High school debaters discuss the upcoming Presidential debate - Tucson News Now

High school debaters discuss the upcoming Presidential debate

Sylvia Zarnescu, member of the Catalina Foothills debate team, and Meena Venkataramanan, the President of Catalina Foothills debate team. (Source: Tucson News Now) Sylvia Zarnescu, member of the Catalina Foothills debate team, and Meena Venkataramanan, the President of Catalina Foothills debate team. (Source: Tucson News Now)
TUCSON, AZ (Tucson News Now) -

Monday night's Presidential debate is expected to draw 100 million television viewers, the most ever for a debate.
 
But many people call it more theatrics, rather than a pure debate.
 
In some ways that’s likely true. The moderator is one big difference.

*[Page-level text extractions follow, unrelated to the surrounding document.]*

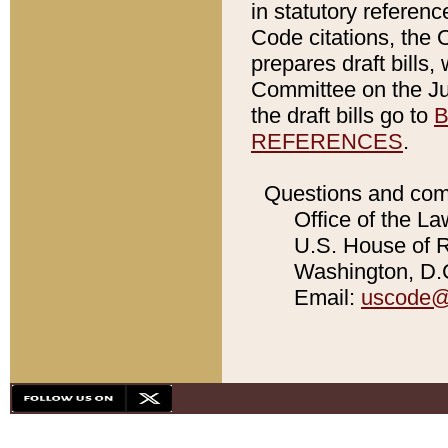
in statutory referen
Code citations, the 
prepares draft bills
Committee on the Jud
the draft bills go to
B
REFERENCES
.
Questions and com
Office of the La
U.S. House of Re
Washington, D.C
Email:
uscode@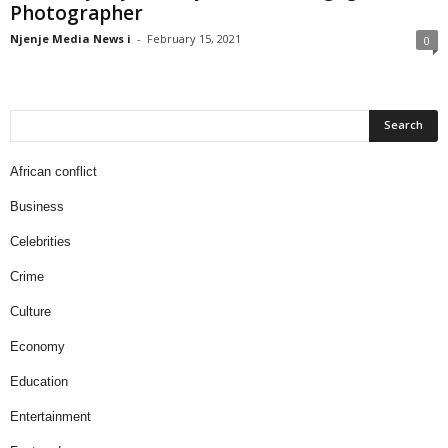
Photographer
Njenje Media News i
-
February 15, 2021
0
African conflict
Business
Celebrities
Crime
Culture
Economy
Education
Entertainment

A single judge rather than millions of voters as judges may be another.
 
But in many ways, the Presidential debates mirror a typical high school debate.
 
“Theatrics certainly play a part,” said Meena Venkataramanan, the President of Catalina Foothills debate team. “I don’t think its necessarily the same as we debate but it is a debate.”
 
Both sides are trying to make their points and doing “that is the best manner possible,” she said.
 
Sylvia Zarnescu, also a member of the team agrees debates “take many forms.”
 
Both said they are anxious to watch the debates and will pay special attention to whether style or substance carries the day.
 
“Because presentation is such a big part of the debate, I think theatrics will commence,” she said. “There needs to be some judgment and some say to discern pure theatrics from logical reasoning.”
 
That she believes will be the job of the moderator. Still, neither believes the moderator should carry the load.
 
“I do think it’s important to give the candidates some autonomy with respects to how they interact with each other because that reveals who they are as people,” Venkataramanan said.
 
As far as the Presidential debate, Zarnescu, said she expects some fireworks but hopes, as in high school debates, “some people will call you out.”
 
Subjects, which may require that include “lying, or being misogynist, racist or ablest.”
 
“I should be more about the arguments rather than attacks on a person,” she said.
 
Both agree that over embellishment should not be tolerated in the Presidential debates, any more than they would in a high school debate.
 
“There are penalties for that,” she said.
 
There will likely be some of that during the debates, but it may be a few weeks before anyone knows if there will be any penalties paid.